What would you like for breakfast, lunch, and dinner for the next month? How many ounces of milk for dinner on the 3rd day? How many raisins in your cereal for breakfast on the 15th day? If you’re like most people, you’d rather postpone some of those decisions until the actual mealtimes. Part of the strategy in C++ is to take the same attitude toward memory allocation, letting the program decide about memory during runtime rather than during compile time. That way, memory use can depend on the needs of a program instead of on a rigid set of storage-class rules. Remember that to gain dynamic control of memory, C++ utilizes the new and delete operators. Unhappily, using these operators with classes can pose some new programming problems. As you’ll see, destructors can become necessary instead of merely ornamental. And sometimes you have to overload an assignment operator to get a program to behave properly. We’ll look into these matters now.

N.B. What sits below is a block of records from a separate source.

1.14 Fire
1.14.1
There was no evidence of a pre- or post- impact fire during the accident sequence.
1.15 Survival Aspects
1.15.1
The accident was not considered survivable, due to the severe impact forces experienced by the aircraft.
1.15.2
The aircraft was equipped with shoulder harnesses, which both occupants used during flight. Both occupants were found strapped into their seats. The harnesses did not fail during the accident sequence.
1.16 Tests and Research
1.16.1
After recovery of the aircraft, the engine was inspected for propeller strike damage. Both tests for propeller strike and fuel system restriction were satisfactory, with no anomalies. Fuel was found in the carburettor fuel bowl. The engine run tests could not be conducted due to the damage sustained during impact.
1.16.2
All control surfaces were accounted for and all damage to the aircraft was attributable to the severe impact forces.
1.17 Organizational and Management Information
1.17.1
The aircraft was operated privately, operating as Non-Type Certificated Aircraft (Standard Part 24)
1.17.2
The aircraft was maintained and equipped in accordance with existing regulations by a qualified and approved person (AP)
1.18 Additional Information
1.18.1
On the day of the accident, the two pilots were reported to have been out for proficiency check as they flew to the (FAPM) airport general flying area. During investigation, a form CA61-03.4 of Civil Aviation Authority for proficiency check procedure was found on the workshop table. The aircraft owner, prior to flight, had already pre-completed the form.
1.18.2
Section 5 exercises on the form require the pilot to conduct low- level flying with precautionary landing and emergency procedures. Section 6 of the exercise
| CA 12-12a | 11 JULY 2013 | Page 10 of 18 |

A Review Example and Static Class Members

We haven’t used new and delete for a while, so let’s review them with a short program. While we’re at it, let’s look at a new storage class: the static class member. The vehicle will be a StringBad class, later to be superseded by the slightly more able String class. (You’ve already seen the standard C++ string class, and you’ll learn more about it in Chapter 16, “The string Class and the Standard Template Library.” Meanwhile, the humble StringBad and String classes in this chapter provide some insight into what underlies such a class. A lot of programming techniques go into providing such a friendly interface.)